Parfois du peu de chose qui reste / le rêve est le seul comptable. // Il compte les haleines qui vont d’un silence à l’autre / les recompte parfois / les additionne ou soustrait / les multiplie ou divise / et les souffles ainsi passés au tamis des opérations / sont moins errants qu’avant / et pleurent des larmes pures / et comptent la distance qui s’est emparée / du silence qu’ils foulent. // Ce sont eux désormais les comptables me dis-je / ils additionnent ou soustraient / ils multiplient ou divisent / mais le silence ainsi passé au tamis des opérations / moins errant qu’avant ne pleure pas. // De la distance il est le comptable / et parfois du peu de chose qui reste.

Parfois dans l’hémisphère sud du jardin / là où vieillit l’amandier / se pose une poussière si fine / qu’on dirait du sucre ou la farine / des jours qui passent. // Elle a le goût du nord la poussière / mais cela se passe dans l’hémisphère / sud du jardin. // On le voit à l’amandier qui vieillit / comme on vieillit au sud. // Parfois il s’éloigne l’amandier et la poussière / ne sachant où se poser redevient ce métal / qu’elle a toujours été ou plutôt ombre / de métal ou sa neige / que de hautes cheminées / ne fabriquent plus à longueur de journée. // Ainsi travaillaient les pères et de ce côté-ci / du jardin ils vieillissaient comme des pommiers.

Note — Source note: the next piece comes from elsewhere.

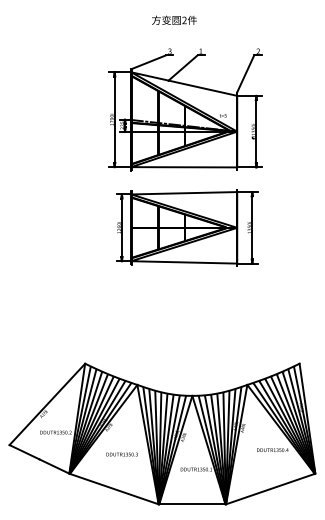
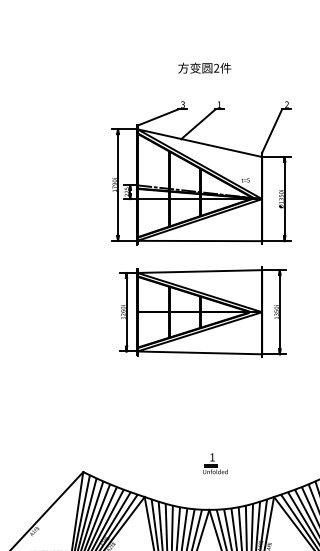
text: (174, 19) -> (204, 67), moved
part: (197, 356) -> (215, 463), added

Parfois quand le miroir devient trop secret / au pied du pommier et qu’au-dessus / le corbeau est un drap noir / et chevauchent plus haut encore / non loin de l’espace de la nuit / l’un ou l’autre cavalier que l’obscurité / n’a pas su effacer / une main allume des contre-feux dans le jardin. // Les ombres qui dansent sur la surface glacée / prennent la forme de cultivateurs de roses noires / ou de raisins secs tandis que du village / remontant la douce pente un soldat / cherche des yeux ce que la bataille lui a épargné. // Il y a dans ses yeux un avenir à trahir ou / simplement un temps à remonter / qui d’une guerre à l’autre / a caché dans son mouchoir / les points cardinaux de sa défaite. // Un peu plus au-delà assis sur le perron / d’une maison pas encore repeinte par l’obscurité / d’autres yeux à peine nés / depuis longtemps posés sur son uniforme / sont déjà prêts pour la conception. // Est-ce un amour qui commence / ou une guerre qui finit.